Problem description
Reproduce the personal essay below, headed "Feel. Deal. Heal.", word for word from its first line to its last.

Passage shown
-------------------------

Feel. Deal. Heal.

I was in the midst of a very difficult time living in Los Angeles which left me feeling like many of my dreams had been taken away. It was as if the ground had opened up and had stolen so many things that I had worked so hard for. I lost a good-paying job, a long-term relationship, a new home I created with my ex and I felt my hope slipping away. It was nearly impossible for me not to focus on what was gone. I felt I had little to look forward to. I started to feel myself slipping down onto the broken pieces of my life.

Trying not to fall further down, I reached for people, experiences and things that I thought would make me feel better but I was wasn’t choosing wisely. I spent several weeks like this, running toward distractions and anything to keep myself from dealing with my pain. I filled my life with so much junk, entertainment and too much company. None of it felt fulfilling.  Just a temporary way of occupying my mind. I’m not proud of this time in my life or the bad decisions during this period of time. I have apologized to those I hurt unintentionally by seeming emotionally available and for my obnoxious behavior… I cringe just thinking about it because it’s not at all like the man I aspire and I’m working to become.

-------------------------

(Pose estimation data)
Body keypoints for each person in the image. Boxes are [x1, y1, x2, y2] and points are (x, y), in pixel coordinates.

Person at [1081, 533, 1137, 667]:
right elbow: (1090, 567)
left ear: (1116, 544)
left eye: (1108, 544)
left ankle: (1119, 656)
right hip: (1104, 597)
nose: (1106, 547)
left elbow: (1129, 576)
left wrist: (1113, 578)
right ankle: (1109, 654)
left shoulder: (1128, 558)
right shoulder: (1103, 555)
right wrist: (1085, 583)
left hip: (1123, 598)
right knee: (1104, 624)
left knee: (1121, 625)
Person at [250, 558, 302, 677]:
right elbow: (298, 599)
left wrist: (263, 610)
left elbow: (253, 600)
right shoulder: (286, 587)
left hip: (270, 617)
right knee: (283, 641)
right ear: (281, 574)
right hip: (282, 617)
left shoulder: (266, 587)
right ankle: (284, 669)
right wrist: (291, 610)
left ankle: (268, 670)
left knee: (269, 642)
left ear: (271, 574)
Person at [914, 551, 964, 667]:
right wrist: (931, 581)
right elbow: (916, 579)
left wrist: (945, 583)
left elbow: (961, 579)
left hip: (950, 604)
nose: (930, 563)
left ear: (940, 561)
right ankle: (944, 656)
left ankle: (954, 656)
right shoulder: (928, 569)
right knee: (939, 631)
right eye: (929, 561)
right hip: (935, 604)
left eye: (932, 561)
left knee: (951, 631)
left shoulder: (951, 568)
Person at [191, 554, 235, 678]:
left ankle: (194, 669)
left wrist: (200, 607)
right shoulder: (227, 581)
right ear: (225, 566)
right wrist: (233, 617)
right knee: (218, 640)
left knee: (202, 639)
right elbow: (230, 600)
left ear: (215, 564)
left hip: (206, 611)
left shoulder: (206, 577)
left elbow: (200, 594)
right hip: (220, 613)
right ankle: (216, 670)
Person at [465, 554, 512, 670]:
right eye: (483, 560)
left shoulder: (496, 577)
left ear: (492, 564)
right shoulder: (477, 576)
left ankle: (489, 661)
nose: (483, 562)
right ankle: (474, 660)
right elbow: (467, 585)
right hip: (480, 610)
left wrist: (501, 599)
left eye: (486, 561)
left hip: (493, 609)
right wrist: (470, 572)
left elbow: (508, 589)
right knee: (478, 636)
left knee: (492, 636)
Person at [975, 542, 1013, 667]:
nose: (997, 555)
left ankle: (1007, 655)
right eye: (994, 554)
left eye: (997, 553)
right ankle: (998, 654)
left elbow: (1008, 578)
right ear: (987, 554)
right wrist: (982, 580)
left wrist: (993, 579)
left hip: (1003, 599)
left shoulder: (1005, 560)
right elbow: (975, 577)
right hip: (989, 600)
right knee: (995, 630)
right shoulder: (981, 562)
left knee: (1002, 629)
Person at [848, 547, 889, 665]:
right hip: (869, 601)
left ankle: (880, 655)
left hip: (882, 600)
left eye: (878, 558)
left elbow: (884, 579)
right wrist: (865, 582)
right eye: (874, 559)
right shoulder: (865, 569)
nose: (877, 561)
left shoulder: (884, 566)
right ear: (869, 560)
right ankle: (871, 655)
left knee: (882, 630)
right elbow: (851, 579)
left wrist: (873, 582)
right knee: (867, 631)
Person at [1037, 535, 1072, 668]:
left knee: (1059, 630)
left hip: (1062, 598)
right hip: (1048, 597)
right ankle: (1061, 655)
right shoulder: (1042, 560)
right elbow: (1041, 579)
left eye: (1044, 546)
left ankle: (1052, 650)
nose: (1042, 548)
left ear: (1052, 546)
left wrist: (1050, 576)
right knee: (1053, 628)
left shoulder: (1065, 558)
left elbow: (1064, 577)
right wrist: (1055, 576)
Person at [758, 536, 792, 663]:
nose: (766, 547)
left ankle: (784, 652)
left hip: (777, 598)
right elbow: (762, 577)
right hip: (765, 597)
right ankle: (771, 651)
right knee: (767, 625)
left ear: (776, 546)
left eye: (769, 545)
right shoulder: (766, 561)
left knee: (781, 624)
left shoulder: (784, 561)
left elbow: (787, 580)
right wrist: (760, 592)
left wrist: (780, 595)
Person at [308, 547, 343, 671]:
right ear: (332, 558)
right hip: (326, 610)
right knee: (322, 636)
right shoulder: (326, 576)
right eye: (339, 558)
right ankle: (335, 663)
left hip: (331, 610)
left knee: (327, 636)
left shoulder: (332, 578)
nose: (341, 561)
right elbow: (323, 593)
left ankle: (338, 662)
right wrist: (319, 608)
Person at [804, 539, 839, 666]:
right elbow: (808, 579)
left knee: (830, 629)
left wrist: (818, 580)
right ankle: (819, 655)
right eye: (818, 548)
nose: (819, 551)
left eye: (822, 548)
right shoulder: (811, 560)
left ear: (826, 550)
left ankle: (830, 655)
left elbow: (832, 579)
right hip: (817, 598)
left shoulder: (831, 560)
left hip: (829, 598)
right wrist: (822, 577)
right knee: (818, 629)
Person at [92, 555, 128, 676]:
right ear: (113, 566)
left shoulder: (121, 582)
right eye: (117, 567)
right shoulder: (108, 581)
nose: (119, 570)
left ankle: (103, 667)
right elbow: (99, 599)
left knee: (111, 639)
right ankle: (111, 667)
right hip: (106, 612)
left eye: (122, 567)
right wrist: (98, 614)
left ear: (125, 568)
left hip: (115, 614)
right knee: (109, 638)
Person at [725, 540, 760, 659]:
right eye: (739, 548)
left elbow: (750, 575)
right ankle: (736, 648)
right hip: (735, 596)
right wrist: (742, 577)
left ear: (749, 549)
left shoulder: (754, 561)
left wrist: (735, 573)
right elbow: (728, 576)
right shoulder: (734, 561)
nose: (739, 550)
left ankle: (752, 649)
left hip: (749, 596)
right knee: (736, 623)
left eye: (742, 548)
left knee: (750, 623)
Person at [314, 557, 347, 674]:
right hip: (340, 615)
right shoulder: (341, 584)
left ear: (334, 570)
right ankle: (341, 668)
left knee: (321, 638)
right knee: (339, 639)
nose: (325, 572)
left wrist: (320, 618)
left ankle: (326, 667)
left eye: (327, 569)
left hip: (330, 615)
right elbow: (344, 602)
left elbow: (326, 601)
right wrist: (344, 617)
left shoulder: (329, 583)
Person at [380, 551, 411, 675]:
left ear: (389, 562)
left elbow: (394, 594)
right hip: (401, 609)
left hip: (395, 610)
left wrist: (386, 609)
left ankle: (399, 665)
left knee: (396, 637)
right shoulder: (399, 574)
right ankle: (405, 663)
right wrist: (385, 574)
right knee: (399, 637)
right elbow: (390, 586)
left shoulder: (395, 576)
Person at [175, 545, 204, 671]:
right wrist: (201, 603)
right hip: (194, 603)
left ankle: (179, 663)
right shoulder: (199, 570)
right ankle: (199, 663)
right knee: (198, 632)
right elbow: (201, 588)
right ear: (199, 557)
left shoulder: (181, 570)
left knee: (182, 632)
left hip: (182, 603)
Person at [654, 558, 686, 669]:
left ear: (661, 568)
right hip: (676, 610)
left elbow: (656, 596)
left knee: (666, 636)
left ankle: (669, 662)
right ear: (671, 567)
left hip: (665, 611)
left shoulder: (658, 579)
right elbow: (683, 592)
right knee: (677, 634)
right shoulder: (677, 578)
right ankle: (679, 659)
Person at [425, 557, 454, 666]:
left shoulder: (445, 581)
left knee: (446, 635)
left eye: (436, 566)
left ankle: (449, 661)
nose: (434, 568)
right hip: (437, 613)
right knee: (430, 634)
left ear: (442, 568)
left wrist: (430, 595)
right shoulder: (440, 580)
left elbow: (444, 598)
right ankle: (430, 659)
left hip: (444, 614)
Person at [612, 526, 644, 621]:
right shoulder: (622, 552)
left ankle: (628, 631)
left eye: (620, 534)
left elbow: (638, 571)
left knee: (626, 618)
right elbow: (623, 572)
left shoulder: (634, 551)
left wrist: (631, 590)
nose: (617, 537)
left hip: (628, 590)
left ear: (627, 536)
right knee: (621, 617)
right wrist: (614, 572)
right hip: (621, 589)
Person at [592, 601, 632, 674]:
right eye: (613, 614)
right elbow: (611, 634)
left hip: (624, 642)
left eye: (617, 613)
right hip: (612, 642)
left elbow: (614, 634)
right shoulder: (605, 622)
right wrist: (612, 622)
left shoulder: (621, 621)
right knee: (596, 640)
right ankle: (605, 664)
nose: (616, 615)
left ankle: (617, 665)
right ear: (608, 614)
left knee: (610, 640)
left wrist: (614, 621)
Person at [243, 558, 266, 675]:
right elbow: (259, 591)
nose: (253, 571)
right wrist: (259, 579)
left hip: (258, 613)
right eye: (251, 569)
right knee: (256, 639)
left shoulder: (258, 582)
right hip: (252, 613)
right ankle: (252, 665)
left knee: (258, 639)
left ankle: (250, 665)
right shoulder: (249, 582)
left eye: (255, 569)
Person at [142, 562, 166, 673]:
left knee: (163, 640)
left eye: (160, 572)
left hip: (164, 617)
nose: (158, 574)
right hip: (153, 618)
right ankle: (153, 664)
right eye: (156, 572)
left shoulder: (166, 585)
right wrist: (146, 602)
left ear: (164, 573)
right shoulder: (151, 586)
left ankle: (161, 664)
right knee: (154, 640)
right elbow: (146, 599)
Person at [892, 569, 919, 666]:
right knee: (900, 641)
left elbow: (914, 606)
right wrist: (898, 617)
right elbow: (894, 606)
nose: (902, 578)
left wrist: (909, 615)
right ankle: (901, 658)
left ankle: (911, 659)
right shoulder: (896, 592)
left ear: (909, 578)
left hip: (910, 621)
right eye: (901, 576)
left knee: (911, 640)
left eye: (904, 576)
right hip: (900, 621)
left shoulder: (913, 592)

-------------------------

Exercise solution
Feel. Deal. Heal.

I was in the midst of a very difficult time living in Los Angeles which left me feeling like many of my dreams had been taken away. It was as if the ground had opened up and had stolen so many things that I had worked so hard for. I lost a good-paying job, a long-term relationship, a new home I created with my ex and I felt my hope slipping away. It was nearly impossible for me not to focus on what was gone. I felt I had little to look forward to. I started to feel myself slipping down onto the broken pieces of my life.

Trying not to fall further down, I reached for people, experiences and things that I thought would make me feel better but I was wasn’t choosing wisely. I spent several weeks like this, running toward distractions and anything to keep myself from dealing with my pain. I filled my life with so much junk, entertainment and too much company. None of it felt fulfilling.  Just a temporary way of occupying my mind. I’m not proud of this time in my life or the bad decisions during this period of time. I have apologized to those I hurt unintentionally by seeming emotionally available and for my obnoxious behavior… I cringe just thinking about it because it’s not at all like the man I aspire and I’m working to become.